Search the listing below for "wird". Copy each matching line.
• • • •
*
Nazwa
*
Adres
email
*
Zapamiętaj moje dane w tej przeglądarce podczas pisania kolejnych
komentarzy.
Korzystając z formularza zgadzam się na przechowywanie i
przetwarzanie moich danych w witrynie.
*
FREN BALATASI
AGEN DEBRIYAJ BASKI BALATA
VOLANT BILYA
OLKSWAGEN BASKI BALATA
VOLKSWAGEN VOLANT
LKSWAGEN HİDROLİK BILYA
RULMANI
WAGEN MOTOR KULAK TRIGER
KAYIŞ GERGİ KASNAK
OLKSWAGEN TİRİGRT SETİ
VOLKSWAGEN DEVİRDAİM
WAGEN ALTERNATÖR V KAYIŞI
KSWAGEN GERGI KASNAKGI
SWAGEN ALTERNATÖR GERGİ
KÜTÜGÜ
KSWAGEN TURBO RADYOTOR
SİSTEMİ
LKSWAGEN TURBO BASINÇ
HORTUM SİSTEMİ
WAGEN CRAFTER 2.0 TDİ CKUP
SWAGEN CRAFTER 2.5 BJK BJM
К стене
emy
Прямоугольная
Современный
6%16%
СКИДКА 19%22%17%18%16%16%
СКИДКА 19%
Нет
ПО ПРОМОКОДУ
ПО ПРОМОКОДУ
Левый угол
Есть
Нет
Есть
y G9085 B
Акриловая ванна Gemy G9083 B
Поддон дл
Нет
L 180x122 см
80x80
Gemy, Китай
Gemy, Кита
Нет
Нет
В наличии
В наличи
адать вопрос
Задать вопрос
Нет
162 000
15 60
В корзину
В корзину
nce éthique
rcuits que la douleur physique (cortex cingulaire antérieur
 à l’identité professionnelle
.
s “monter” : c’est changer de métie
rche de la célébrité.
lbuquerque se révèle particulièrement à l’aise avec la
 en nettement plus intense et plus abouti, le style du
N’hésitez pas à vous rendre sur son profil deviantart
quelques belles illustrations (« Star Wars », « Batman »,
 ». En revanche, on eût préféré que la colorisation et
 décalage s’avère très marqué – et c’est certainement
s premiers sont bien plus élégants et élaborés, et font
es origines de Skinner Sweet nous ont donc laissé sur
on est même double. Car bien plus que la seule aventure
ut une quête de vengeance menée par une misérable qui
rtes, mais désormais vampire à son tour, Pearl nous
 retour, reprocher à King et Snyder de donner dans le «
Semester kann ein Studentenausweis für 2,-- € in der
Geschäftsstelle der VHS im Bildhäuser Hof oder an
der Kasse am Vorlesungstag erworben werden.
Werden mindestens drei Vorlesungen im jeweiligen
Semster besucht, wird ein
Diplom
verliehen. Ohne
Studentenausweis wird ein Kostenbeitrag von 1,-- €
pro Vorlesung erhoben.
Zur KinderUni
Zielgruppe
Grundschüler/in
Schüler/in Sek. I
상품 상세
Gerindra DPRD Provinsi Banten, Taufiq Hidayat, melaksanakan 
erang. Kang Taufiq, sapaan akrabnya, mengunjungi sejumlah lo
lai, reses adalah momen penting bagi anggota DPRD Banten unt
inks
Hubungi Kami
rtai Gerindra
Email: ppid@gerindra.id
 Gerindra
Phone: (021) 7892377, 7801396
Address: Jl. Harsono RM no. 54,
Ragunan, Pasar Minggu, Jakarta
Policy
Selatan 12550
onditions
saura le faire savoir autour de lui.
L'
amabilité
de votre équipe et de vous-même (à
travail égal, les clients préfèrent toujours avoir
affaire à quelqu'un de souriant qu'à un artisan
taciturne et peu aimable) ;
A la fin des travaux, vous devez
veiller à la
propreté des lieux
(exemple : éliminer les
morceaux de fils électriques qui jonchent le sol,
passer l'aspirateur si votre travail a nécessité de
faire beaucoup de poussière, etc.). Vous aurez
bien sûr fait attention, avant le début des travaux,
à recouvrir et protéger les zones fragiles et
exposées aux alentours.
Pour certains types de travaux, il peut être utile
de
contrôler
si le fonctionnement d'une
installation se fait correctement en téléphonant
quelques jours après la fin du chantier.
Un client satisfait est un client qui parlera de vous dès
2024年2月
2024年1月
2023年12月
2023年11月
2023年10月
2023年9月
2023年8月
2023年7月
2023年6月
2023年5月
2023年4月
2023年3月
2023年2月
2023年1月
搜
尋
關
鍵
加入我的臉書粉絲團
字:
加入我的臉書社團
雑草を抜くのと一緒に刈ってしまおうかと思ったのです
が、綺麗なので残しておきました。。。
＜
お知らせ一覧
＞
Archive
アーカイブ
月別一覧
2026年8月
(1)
• • • •
## [Answer for this exercise]
Semster besucht, wird ein
Studentenausweis wird ein Kostenbeitrag von 1,-- €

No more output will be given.